Responding to Review Comments
Authors must respond to every review comment — even to say "done" or "disagree — here's why":
# ✅ Clear responses
"Fixed — extracted into validatePaymentRequest() as suggested."
"Addressed — added test case for the empty cart scenario."
"I'll leave this for now — the function is only called in one place
and I'd rather keep it simple. Happy to revisit if it grows."
"Good catch — this was definitely a bug. Fixed and added a regression test."
# ❌ No response — reviewer cannot tell if the comment was seen or ignored
When all comments are addressed, request a re-review from the original reviewer. In Azure DevOps, use the "Re-request review" option.
Merge Strategies
Cygnus Dynamics uses Squash Merge for feature and bug fix branches merging into develop:
- All commits on the feature branch are squashed into a single commit on
develop - The squashed commit message is the PR title (which follows Conventional Commits)
- This keeps the
develophistory clean and readable — one commit per feature
Merge Commit (no squash) is used for environment promotions (develop → qa → uat → master) to preserve the full merge history between environments.
# Azure DevOps applies these policies — no manual action needed
# Feature/bugfix → develop = Squash merge
# develop → qa = Merge commit
# qa → uat = Merge commit
# uat → master = Merge commit (tagged)
Definition of Done — PR Checklist
A PR may only be approved and merged when all of the following are true:
- [ ] PR description is complete — what, why, how, how to test
- [ ] All CI pipeline checks pass (build, lint, tests, security scan)
- [ ] All
[blocking]review comments are resolved - [ ] All
[question]comments are answered - [ ] Reviewer has approved (not just commented)
- [ ] No unresolved merge conflicts
- [ ] Branch is up-to-date with the target branch
Code Review Culture
Code review is a professional conversation, not a judgment of the author as a person.

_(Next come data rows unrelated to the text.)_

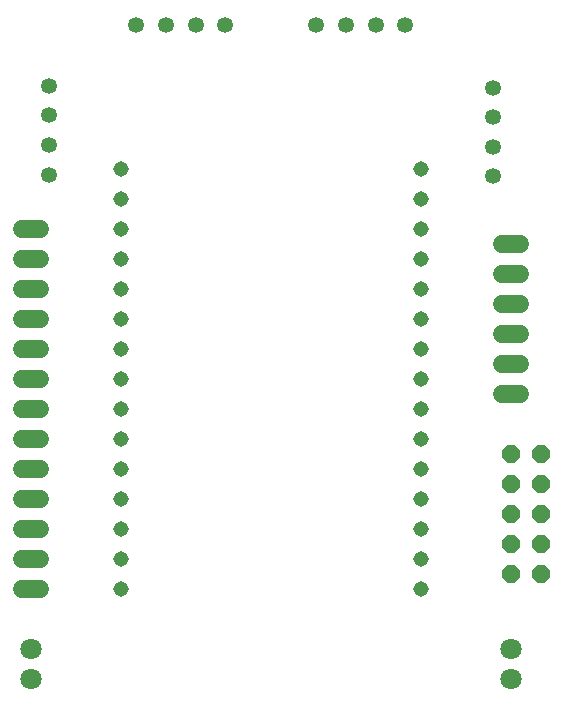
<source format=gbr>
G04 EAGLE Gerber RS-274X export*
G75*
%MOMM*%
%FSLAX34Y34*%
%LPD*%
%INBottom Copper*%
%IPPOS*%
%AMOC8*
5,1,8,0,0,1.08239X$1,22.5*%
G01*
G04 Define Apertures*
%ADD10C,1.348000*%
%ADD11C,1.800000*%
%ADD12P,1.64956X8X292.5*%
%ADD13C,1.524000*%
%ADD14C,1.308000*%
D10*
X-114300Y210820D03*
X-89300Y210820D03*
X-64300Y210820D03*
X-39300Y210820D03*
X38100Y210820D03*
X63100Y210820D03*
X88100Y210820D03*
X113100Y210820D03*
X-187960Y83820D03*
X-187960Y108820D03*
X-187960Y133820D03*
X-187960Y158820D03*
X187960Y157480D03*
X187960Y132480D03*
X187960Y107480D03*
X187960Y82480D03*
D11*
X203200Y-342900D03*
X203200Y-317500D03*
X-203200Y-342900D03*
X-203200Y-317500D03*
D12*
X203200Y-152400D03*
X228600Y-152400D03*
X203200Y-177800D03*
X228600Y-177800D03*
X203200Y-203200D03*
X228600Y-203200D03*
X203200Y-228600D03*
X228600Y-228600D03*
X203200Y-254000D03*
X228600Y-254000D03*
D13*
X-195580Y38100D02*
X-210820Y38100D01*
X-210820Y12700D02*
X-195580Y12700D01*
X-195580Y-12700D02*
X-210820Y-12700D01*
X-210820Y-38100D02*
X-195580Y-38100D01*
X-195580Y-63500D02*
X-210820Y-63500D01*
X-210820Y-88900D02*
X-195580Y-88900D01*
X-195580Y-114300D02*
X-210820Y-114300D01*
X-210820Y-139700D02*
X-195580Y-139700D01*
X-195580Y-165100D02*
X-210820Y-165100D01*
X-210820Y-190500D02*
X-195580Y-190500D01*
X-195580Y-215900D02*
X-210820Y-215900D01*
X-210820Y-241300D02*
X-195580Y-241300D01*
X-195580Y-266700D02*
X-210820Y-266700D01*
X195580Y25400D02*
X210820Y25400D01*
X210820Y0D02*
X195580Y0D01*
X195580Y-25400D02*
X210820Y-25400D01*
X210820Y-50800D02*
X195580Y-50800D01*
X195580Y-76200D02*
X210820Y-76200D01*
X210820Y-101600D02*
X195580Y-101600D01*
D14*
X-127000Y88900D03*
X-127000Y63500D03*
X-127000Y38100D03*
X-127000Y12700D03*
X-127000Y-12700D03*
X-127000Y-38100D03*
X-127000Y-63500D03*
X-127000Y-88900D03*
X-127000Y-114300D03*
X-127000Y-139700D03*
X-127000Y-165100D03*
X-127000Y-190500D03*
X-127000Y-215900D03*
X-127000Y-241300D03*
X-127000Y-266700D03*
X127000Y88900D03*
X127000Y63500D03*
X127000Y38100D03*
X127000Y12700D03*
X127000Y-12700D03*
X127000Y-38100D03*
X127000Y-63500D03*
X127000Y-88900D03*
X127000Y-114300D03*
X127000Y-139700D03*
X127000Y-165100D03*
X127000Y-190500D03*
X127000Y-215900D03*
X127000Y-241300D03*
X127000Y-266700D03*
M02*

</source>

These principles guide how we give and receive feedback:
For reviewers:
- Assume good intent — the author solved a real problem with the knowledge they had
- Be specific — "this could be cleaner" is not actionable; "extract this into a named function so it can be unit tested" is
- Explain the why behind a request — don't just say "change this to X"
- Use [suggestion] and [nit] generously — not everything needs to block a merge
- Approve promptly — a PR sitting unreviewed for 2+ days blocks the entire team
For authors: - Do not take feedback personally — the reviewer is critiquing the code, not you - Ask for clarification if a comment is unclear — do not guess the intent - Disagreement is healthy — explain your reasoning; the team decides together - Make the reviewer's job easy — a clear description and small PRs get faster, better reviews
The goal of code review is to ship better software, not to find fault.
A review with zero comments does not mean the code was perfect — it may mean the reviewer did not look carefully. The best reviews produce dialogue, share knowledge, and make both the author and reviewer better engineers.